While studying GIS at graduate school at Northern Arizona University, he took an “Applications in GIS” class to learn more about the field. He thought, “‘This is going to be fun. I’m going to learn about all the ways you can apply GIS.’ And on day one, we go right into code. It was application meaning writing applications, as in coding. Essentially, you’re customizing the software, which is really cool, but not what I was expecting.” We laughed at his misunderstanding, understandable from the title of the class.

He struggled through the class, one of the hardest he ever took, and was so relieved that he’d never have to use those coding skills again. “And then I took this job at Maricopa County in the Election Department, and I said, ‘Oh, this is what you just took. You need all of that.’”

“Early on, there were definitely a few sweating moments,” he says. But Greg overcame that initial challenge of coding and has been successfully writing code-based solutions for several years.
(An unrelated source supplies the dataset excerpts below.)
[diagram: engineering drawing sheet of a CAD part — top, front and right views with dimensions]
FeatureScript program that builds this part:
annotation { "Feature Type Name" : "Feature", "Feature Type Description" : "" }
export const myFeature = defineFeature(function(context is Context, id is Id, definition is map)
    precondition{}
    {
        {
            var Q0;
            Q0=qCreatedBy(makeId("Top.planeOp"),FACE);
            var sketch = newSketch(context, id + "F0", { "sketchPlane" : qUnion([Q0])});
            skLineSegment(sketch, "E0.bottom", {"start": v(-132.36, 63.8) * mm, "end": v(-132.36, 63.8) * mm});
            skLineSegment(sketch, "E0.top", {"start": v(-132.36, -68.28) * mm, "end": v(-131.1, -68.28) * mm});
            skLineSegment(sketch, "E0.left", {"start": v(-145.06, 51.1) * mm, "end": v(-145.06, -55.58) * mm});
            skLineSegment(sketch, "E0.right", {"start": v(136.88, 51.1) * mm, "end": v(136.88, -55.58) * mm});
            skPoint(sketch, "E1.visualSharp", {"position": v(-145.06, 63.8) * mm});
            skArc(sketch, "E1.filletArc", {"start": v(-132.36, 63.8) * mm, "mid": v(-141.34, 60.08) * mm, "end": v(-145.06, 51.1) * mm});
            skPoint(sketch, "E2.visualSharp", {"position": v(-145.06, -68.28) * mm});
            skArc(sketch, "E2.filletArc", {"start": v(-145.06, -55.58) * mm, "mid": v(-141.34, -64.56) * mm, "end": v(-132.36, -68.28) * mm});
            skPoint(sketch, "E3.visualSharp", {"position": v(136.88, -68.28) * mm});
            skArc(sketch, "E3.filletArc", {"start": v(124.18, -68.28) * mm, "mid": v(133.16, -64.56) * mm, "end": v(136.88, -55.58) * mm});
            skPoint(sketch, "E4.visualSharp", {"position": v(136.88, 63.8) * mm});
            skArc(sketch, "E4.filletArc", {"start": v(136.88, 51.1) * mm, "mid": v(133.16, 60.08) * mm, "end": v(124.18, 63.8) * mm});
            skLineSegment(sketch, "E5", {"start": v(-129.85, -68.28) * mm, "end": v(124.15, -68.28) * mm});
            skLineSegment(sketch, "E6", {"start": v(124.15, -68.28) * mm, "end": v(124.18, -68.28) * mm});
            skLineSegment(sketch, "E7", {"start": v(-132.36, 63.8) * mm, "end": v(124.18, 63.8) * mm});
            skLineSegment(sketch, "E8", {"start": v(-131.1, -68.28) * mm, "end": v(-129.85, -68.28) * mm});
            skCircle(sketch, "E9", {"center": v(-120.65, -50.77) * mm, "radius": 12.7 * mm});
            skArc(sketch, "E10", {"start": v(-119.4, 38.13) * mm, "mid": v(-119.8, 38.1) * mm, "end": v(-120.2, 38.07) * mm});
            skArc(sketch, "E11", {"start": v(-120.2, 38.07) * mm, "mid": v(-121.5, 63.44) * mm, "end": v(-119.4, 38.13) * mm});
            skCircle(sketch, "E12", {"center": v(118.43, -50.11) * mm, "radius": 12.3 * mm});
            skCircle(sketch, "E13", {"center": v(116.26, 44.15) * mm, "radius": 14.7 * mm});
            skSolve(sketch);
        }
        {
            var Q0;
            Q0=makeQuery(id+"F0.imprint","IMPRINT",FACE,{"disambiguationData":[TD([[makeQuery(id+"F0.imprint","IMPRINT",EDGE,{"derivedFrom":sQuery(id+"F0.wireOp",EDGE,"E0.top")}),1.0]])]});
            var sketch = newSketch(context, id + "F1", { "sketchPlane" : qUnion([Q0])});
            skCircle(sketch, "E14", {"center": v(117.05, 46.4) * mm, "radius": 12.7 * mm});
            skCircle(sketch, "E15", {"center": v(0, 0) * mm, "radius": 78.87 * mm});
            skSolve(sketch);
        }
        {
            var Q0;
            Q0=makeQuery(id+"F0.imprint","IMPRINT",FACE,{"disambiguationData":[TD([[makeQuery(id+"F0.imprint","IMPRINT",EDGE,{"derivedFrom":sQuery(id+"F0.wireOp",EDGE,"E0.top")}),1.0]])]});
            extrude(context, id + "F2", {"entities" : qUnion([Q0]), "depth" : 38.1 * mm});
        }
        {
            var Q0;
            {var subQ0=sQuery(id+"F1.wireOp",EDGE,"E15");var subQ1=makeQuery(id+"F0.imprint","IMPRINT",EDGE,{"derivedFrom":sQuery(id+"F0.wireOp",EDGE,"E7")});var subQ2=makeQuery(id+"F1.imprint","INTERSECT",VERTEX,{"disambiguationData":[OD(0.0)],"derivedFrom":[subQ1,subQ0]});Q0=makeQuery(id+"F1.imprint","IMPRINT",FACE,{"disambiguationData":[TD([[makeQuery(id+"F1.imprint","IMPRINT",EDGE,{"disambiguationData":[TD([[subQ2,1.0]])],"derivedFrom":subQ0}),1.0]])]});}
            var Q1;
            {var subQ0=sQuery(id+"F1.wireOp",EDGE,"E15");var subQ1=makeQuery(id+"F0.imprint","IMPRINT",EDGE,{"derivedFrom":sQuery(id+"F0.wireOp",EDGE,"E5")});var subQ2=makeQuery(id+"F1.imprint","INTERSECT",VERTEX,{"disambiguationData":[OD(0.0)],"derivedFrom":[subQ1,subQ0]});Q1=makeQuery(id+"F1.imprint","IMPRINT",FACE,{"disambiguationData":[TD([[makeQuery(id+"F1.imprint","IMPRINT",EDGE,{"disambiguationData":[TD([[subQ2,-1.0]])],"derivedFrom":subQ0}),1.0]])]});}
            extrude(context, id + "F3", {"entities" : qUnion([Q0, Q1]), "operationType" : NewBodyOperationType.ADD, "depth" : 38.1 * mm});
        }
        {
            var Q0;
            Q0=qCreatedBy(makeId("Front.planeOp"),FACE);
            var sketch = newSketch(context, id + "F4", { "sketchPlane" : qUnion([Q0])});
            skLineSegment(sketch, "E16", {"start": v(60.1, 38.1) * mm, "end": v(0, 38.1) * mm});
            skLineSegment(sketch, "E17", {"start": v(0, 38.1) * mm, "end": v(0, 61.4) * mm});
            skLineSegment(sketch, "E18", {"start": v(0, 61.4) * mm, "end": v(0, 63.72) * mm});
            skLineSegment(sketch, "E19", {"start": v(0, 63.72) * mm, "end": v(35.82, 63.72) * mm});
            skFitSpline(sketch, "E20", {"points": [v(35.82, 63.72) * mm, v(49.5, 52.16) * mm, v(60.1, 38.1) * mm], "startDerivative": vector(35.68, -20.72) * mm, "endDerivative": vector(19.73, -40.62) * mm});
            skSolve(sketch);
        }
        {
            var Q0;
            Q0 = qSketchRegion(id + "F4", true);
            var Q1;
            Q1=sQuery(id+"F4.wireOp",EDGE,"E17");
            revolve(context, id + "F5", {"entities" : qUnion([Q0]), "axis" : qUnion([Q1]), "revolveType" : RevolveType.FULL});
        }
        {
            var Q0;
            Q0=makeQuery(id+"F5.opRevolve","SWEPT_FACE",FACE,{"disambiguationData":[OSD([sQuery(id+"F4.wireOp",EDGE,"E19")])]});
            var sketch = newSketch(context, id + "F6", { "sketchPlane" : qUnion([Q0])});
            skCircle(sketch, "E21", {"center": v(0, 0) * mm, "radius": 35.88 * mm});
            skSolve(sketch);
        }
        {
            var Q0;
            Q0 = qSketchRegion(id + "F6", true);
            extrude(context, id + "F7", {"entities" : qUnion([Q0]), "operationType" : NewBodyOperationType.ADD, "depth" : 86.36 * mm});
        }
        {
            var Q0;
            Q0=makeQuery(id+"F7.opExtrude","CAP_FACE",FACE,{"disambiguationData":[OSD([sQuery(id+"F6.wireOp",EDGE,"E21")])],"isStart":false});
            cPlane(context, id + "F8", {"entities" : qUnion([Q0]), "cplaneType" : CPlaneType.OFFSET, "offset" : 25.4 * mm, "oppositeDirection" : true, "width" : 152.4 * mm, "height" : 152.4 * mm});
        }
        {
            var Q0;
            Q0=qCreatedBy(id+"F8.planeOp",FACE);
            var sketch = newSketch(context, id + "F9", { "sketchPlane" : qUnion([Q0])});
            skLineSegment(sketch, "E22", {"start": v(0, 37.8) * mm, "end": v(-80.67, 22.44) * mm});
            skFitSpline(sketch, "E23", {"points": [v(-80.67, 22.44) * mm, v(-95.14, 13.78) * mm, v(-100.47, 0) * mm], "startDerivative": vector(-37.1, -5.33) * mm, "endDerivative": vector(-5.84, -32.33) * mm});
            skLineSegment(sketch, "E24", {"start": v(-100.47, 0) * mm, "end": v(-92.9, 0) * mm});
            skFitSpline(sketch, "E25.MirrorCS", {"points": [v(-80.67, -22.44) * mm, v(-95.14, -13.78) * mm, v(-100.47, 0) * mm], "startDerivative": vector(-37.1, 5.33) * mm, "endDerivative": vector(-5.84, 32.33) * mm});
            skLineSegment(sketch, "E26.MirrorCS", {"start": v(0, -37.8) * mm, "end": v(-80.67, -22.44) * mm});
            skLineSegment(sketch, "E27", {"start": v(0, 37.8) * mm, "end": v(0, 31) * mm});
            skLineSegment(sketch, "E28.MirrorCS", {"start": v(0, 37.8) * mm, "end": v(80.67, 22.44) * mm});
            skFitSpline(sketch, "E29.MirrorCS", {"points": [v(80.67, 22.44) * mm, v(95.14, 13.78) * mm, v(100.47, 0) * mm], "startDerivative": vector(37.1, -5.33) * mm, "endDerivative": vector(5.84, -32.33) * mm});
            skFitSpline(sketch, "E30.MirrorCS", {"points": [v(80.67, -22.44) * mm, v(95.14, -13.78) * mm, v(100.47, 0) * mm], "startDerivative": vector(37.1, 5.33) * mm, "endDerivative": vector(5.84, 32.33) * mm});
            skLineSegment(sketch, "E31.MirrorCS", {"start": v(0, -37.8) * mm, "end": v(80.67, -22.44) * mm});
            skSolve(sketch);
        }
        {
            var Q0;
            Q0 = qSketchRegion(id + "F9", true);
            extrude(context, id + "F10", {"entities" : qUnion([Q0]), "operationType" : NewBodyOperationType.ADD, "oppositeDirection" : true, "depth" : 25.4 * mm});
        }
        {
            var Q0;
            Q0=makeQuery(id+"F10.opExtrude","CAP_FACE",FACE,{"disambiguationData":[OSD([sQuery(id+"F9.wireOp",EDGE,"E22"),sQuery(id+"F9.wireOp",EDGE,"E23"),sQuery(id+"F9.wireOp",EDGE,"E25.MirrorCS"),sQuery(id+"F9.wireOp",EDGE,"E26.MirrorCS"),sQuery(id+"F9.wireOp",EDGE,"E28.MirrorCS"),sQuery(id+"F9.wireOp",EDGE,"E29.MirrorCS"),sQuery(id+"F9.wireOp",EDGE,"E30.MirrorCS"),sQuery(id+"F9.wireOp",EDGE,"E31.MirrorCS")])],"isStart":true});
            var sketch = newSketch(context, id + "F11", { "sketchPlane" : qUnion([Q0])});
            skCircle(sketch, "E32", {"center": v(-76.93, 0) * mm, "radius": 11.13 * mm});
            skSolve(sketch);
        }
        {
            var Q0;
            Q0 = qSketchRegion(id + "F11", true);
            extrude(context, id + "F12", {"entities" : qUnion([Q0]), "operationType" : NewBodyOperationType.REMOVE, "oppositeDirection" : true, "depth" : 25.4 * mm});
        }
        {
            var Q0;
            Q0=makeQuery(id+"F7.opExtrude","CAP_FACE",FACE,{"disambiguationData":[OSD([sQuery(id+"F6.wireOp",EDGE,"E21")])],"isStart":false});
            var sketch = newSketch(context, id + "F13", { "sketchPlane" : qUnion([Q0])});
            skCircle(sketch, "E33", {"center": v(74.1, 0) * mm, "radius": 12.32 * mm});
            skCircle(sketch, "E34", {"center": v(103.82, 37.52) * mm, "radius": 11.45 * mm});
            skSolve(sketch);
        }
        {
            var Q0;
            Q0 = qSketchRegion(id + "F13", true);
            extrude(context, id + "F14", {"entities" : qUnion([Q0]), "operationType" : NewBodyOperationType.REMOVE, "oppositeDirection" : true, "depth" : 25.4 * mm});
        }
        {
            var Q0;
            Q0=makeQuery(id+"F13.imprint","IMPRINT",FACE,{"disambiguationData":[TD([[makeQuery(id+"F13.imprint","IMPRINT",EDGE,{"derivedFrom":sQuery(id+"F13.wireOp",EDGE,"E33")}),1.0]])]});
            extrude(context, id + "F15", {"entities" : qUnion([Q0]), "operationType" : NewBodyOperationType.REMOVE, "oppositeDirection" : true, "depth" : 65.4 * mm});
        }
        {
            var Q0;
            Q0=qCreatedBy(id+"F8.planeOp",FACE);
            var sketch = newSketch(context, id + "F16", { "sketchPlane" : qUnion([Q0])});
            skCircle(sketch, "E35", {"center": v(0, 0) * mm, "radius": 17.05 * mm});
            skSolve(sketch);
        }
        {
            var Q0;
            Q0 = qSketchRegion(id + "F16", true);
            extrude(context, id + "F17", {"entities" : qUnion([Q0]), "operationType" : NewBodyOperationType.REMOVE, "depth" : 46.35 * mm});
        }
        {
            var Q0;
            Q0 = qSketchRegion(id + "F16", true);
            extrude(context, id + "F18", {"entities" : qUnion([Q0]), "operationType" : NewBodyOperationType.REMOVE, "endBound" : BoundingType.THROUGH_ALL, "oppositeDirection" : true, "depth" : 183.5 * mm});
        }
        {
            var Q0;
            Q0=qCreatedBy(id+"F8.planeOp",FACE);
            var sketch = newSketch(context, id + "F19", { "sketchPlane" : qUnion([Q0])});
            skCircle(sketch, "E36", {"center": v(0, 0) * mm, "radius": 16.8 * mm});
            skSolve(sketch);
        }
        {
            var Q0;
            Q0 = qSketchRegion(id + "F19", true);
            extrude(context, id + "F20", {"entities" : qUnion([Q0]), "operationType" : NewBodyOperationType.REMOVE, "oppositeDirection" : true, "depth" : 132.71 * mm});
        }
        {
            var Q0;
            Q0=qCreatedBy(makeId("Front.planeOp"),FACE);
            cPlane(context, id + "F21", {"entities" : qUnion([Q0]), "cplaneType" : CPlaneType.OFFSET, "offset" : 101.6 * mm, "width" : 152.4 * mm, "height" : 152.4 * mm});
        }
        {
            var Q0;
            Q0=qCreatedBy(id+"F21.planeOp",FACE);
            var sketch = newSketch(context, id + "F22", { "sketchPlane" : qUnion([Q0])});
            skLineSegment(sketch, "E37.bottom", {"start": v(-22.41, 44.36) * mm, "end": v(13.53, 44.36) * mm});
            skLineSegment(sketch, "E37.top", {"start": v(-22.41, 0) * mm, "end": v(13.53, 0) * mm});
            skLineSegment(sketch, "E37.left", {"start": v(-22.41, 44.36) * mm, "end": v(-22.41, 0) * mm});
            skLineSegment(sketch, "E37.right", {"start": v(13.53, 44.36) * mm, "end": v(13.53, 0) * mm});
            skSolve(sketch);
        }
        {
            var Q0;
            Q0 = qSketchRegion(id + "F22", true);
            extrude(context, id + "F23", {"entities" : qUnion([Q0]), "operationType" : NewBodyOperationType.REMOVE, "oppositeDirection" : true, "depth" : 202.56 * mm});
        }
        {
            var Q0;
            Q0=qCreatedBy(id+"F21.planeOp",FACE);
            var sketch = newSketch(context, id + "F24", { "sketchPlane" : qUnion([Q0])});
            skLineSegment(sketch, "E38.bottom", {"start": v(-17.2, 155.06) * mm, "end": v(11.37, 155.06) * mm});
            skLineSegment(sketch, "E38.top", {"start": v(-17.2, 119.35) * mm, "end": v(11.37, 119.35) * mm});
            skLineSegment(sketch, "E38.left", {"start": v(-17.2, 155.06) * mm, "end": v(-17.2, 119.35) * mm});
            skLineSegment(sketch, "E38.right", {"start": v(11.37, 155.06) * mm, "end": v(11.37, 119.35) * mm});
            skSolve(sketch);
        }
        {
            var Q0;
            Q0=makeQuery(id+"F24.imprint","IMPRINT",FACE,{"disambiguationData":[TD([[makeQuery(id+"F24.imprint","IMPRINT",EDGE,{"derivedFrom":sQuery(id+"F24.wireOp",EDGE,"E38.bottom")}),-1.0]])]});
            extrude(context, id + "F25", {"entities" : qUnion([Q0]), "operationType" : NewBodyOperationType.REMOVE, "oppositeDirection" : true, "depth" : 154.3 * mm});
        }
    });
To me, this story perfectly describes what I’ve learned about working with GIS: it’s all about solving problems, learning new things, and being flexible, as Greg learned in that early position. “There are always new challenges to solve. And there’s always something to work on or learn about.”

When Greg heard about the open position at UGRC, a position managing the road centerlines data, he knew the position would bring new challenges, but he wanted to take them on. He’d been applying for other jobs, but when the UGRC position opened, he thought,, “This is the one!” He knew it was the right job for him, and he took a leap of faith. One day he and his family were living a very predictable, routine life in Arizona, and the next day they were packing up to move to Utah. “It was recklessly insane,” he says. But it all worked out.

Greg started at UGRC in 2016, and since then, he’s created the workflows and process to get data “in and out the door” for the road centerlines dataset. He tells me that it’s one of his goals for his work at UGRC to get the data processed faster and to also get the data added to a shared editing environment. “Ideally, we should all be editing and working with the same dataset. To me, that’s the goal.” He’s also currently working on a “Farm to AGOL” project (a wordplay on “farm to table”), which allows UGRC to “serve data directly from the source.” The goal of the project is to minimize the movement of data, which ultimately gets the data more quickly and more efficiently into the hands of data users.

The kind of creative problem solving involved in the Farm to AGOL project is one of the things that Greg likes most about working in GIS. “I love problems. I can’t really pass an unfinished jigsaw puzzle. I have to sit there till it’s done.” To solve these problems, you have to be able to self-learn and continue learning, which, Greg says, is essential if you want a job in this field.

That problem-solving aspect of GIS is why the field is so important. GIS helps solve problems and helps people make decisions. “[GIS] is almost ubiquitous with decision making,” Greg tells me. “Everything has some spatial aspect, and that’s why GIS matters.” And that thought tied in to a myth about GIS that Greg wanted to discuss: that GIS is only for geographers or “spatial people.” “GIS is for everyone,” Greg says.

And I agree with Greg on this. GIS is for everyone. Everyone uses GIS in different ways, and there are spatial aspects to every part of our everyday lives. That’s part of why, Greg says, there are “unlimited opportunities in the field if you’re a curious person. Because there are so many aspects to it, and if you stay curious, you can always find some aspect to apply GIS in, and that always opens up different opportunities.”